There are still thousands of armed police and public security men guarding the entrance to the town. The authorities also sent a tank, which aimed its cannon at the town. People said that after the authorities fired at the villagers on the 6th, armed police still continued to arrest unarmed residents. A young man, sobbing at the other end of a telephone, worried that he would be killed. He wanted to escape from Dongzhou Town, but the police were guarding the entrance, checking people’s IDs and allowing no one to leave. He said that one of his neighbors, who lived in Hong Kong, was also forced to remain in the town, though he had merely returned to his hometown to attend a relative’s wedding.

On the same day of the incident, the police went to Dongzhou and arrested three representatives of the town, claiming it was a narcotics-related investigation. The order to arrest the three representatives charged them with “taking drugs.” When an Epoch Times reporter interviewed the villagers by phone about 5 p.m. on December 8, a female villager was heard crying in panic, “Here they come again! There are four armed police arresting residents!” Soon after, the phone went dead.

The television news reports from Shanwei City stated that the villagers opened fire first. One villager said angrily, “How can common people have guns? The government owns all the guns!”

Phones Cut Off and Reporters Denied Information

When questioned by Agence France Presse (AFP), officials and police of Shanwei City said that they knew nothing of such an event and refused to make further comments.

On the afternoon of December 8, reporters asked about the incident in Shanwei during the Ministry of Foreign Affairs’ routine press conference. A spokesperson, Qin Gang, said that he did not have all the details about the situation. When reporters asked him under what circumstances were armed Chinese police allowed to fire at Chinese citizens, Qin replied, “Whatever happens, China rules the country according to the law.”

The telephone interviews of overseas reporters were often cut off right in the middle. Radio Free Asia (RFA) reported that the cell phones and telephones belonging to the town’s representatives who had informed RFA of the situation had all been cut off.

Some villagers said that they could not believe a government would be so cruel as to fire on unarmed villagers. These villagers felt helpless. A 70-year-old farmer said that he had never seen such a terrible thing in his lifetime. “When the Chinese Communist Party kills people, it is even scarier than when the Japanese army attacked the town or than bandits and gangsters.” He continued, saying, “The villagers of Dongzhou are honest people who can endure hardship. How could the CCP fire on such decent citizens?!”

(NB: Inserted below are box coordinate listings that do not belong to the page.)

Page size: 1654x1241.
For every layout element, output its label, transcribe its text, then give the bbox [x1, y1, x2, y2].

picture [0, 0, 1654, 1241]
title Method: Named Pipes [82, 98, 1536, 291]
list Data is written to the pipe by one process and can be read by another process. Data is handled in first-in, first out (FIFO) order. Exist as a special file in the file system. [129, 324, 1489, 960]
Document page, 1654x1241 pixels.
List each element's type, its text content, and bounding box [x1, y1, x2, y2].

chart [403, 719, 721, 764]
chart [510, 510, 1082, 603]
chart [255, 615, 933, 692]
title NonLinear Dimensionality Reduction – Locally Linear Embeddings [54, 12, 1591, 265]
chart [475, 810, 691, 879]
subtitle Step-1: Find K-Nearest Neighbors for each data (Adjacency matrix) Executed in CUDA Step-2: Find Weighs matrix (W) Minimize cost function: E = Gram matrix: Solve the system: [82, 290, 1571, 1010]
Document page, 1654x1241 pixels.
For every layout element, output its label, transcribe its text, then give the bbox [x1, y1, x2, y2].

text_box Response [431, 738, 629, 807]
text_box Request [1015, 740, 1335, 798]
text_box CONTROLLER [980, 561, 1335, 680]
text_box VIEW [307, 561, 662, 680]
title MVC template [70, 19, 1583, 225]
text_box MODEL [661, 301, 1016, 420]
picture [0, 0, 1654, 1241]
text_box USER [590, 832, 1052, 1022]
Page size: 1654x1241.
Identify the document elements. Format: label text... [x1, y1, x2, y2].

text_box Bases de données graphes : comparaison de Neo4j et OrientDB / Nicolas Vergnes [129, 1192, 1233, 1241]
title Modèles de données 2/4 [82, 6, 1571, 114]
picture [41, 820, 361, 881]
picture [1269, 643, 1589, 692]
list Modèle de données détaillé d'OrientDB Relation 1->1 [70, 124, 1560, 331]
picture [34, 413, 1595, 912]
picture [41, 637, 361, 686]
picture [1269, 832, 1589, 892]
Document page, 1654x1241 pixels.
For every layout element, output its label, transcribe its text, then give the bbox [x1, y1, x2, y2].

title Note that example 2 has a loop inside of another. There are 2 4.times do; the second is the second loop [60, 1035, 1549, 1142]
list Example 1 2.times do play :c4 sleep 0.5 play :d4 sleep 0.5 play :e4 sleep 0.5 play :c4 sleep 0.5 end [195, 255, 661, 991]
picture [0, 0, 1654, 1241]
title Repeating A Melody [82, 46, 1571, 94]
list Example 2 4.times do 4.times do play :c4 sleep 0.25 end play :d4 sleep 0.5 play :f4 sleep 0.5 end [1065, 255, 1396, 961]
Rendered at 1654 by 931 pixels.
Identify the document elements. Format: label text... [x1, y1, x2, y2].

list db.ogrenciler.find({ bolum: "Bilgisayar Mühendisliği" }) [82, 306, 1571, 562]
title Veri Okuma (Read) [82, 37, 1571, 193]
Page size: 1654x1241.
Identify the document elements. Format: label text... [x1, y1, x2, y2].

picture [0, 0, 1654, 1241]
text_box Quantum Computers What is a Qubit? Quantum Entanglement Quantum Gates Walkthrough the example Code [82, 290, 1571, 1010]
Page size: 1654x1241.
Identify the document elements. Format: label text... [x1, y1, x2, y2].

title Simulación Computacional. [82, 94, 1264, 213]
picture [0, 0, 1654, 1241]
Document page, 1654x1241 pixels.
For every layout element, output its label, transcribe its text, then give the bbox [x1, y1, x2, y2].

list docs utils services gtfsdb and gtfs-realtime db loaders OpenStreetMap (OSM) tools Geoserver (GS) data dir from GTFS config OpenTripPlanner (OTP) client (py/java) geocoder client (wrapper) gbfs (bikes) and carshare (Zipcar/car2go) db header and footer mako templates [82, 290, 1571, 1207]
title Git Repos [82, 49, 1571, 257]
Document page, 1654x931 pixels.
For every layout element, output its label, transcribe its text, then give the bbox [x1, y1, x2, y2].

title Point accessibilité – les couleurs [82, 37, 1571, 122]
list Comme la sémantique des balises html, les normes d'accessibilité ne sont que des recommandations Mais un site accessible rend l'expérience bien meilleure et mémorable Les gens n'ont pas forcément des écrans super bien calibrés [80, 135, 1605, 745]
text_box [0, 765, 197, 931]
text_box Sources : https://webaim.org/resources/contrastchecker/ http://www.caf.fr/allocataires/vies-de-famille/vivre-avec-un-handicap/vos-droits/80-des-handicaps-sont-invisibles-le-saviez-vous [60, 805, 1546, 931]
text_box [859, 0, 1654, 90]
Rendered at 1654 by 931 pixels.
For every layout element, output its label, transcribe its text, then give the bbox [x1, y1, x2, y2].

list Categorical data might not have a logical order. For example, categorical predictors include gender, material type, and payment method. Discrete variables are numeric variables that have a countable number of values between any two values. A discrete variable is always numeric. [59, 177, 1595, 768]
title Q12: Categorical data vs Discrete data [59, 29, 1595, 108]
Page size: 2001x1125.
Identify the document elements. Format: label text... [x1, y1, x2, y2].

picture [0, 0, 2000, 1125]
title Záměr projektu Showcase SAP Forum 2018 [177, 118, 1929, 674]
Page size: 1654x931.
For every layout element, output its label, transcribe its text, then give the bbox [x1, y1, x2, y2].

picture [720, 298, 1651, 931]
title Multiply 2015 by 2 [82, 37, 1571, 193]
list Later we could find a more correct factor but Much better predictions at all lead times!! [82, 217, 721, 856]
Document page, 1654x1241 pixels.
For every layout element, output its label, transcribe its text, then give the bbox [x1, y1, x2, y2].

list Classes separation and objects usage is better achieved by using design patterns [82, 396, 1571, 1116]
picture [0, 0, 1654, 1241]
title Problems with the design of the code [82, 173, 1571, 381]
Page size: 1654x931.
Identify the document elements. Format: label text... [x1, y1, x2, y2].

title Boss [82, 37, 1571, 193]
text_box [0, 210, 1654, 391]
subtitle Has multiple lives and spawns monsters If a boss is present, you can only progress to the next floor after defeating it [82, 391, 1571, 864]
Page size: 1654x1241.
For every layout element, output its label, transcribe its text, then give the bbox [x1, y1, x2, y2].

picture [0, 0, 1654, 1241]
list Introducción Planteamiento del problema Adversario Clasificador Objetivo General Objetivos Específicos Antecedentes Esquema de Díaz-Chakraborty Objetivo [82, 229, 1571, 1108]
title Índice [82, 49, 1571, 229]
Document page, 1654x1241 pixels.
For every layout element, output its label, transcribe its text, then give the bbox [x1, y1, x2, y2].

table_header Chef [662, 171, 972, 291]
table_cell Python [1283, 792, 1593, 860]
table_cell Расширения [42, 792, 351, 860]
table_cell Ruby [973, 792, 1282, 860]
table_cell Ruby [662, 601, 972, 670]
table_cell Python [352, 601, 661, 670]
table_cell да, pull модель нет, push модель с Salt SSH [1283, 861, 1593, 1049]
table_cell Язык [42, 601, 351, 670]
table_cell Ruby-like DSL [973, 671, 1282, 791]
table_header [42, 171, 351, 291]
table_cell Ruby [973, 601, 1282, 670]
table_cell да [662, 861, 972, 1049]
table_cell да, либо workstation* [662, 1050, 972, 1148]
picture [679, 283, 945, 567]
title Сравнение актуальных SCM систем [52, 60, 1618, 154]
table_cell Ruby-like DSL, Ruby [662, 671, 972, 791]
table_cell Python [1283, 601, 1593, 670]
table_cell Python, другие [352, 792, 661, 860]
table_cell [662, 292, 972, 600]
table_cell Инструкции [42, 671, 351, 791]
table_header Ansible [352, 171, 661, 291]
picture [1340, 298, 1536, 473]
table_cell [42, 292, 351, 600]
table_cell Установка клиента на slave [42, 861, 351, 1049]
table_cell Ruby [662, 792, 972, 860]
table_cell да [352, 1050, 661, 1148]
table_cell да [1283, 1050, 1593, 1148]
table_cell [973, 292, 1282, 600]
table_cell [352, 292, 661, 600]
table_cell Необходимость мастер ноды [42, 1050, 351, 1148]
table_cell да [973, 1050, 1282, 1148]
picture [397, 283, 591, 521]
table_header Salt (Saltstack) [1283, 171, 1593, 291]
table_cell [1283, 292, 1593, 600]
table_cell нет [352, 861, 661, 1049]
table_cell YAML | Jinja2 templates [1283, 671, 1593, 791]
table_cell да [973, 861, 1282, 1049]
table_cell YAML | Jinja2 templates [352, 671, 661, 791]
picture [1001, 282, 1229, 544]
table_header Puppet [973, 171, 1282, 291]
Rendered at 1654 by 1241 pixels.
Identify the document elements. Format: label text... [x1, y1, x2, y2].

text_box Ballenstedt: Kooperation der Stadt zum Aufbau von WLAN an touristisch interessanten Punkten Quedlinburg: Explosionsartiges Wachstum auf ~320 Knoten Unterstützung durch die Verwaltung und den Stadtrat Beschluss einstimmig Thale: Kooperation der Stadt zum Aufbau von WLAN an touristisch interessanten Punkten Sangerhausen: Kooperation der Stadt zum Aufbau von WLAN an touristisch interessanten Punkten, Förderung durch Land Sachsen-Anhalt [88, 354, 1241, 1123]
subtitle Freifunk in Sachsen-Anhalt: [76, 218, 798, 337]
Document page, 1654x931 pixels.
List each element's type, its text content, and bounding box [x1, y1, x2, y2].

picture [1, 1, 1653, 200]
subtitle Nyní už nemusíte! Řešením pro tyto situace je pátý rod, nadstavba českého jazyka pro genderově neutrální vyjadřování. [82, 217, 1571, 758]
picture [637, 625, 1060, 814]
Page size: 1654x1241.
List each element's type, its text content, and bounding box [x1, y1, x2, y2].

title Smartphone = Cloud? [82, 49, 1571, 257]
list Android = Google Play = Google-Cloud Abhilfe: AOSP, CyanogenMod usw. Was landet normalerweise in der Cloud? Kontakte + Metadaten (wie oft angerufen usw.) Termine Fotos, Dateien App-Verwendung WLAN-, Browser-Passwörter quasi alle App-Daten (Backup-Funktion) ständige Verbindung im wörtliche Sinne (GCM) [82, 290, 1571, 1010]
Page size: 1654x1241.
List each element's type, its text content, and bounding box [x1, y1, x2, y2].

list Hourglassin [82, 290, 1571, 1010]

The Background Leading to the Incident

All this stems from a dispute in Donzhou Town, Shanwei City, over land compensation. The municipal authorities, in order to build a power plant, appropriated a large section of the farmers’ land and also forbid villagers from catching or raising fish in a nearby lake. Some villagers said that they were not opposed to the new power plant, but that their compensation money from the central government had been taken by corrupt officials, so they did not receive just compensation for the land.

The farmers appealed to the authorities this past May, asking them to solve the compensation problem, but no one from the government took care of it. As a result, the villagers began on September 21 to block the road on which the power plant’s transportation vehicles made their way to the plant.

On December 5, authorities in Shanwei, Guangdong Province, sent about 100 riot police to the power plant. When some representatives from Donzhou Town went to see the situation, they were immediately arrested. More than 3000 Donghzhou residents went to the plant to ask the police to release these representatives, but the police fired tear gas at them. Then, the police shot and killed some of the villagers.